Copy out the text lines of every row below word for word, leaving the pictures out of your answer.

>> BEGIN SUPPLIED RECORDS

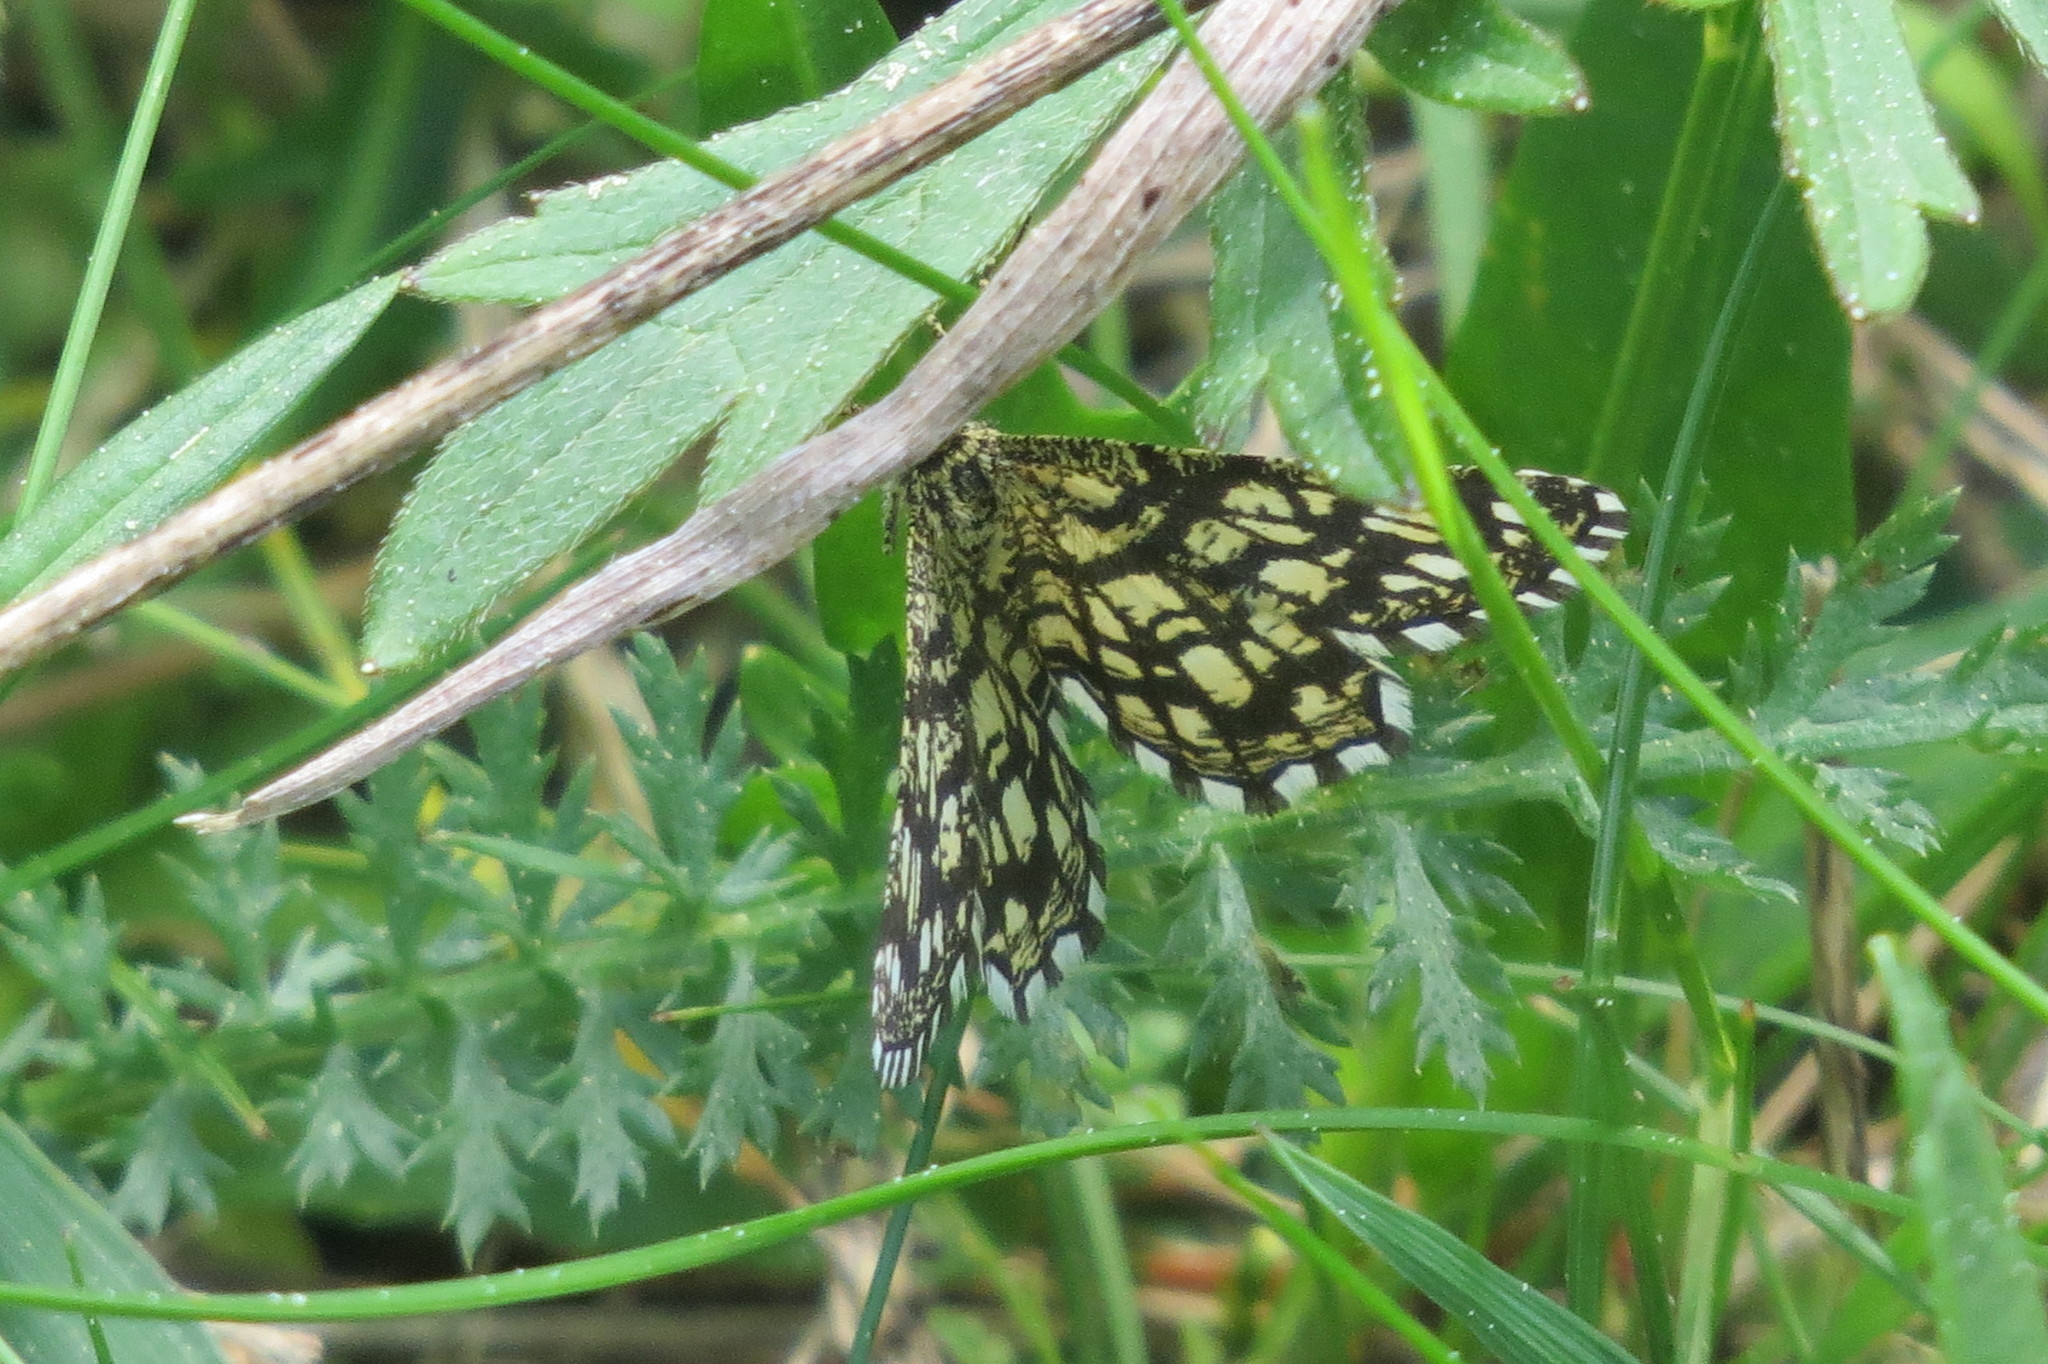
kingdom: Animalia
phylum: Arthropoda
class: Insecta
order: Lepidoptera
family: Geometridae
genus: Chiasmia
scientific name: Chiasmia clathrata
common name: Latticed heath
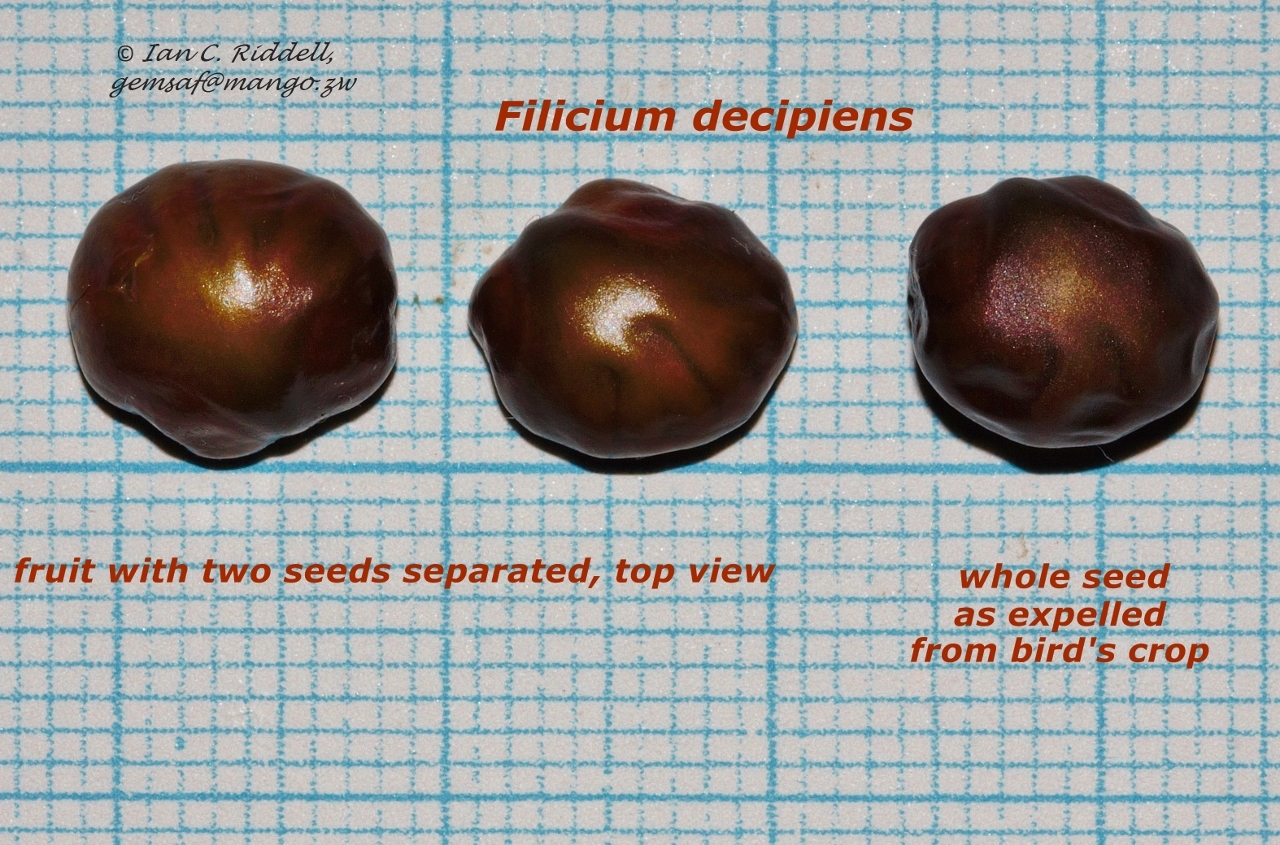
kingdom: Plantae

>> END SUPPLIED RECORDS

COMPLETE OUTPUT:
kingdom: Animalia
phylum: Arthropoda
class: Insecta
order: Lepidoptera
family: Geometridae
genus: Chiasmia
scientific name: Chiasmia clathrata
common name: Latticed heath
kingdom: Plantae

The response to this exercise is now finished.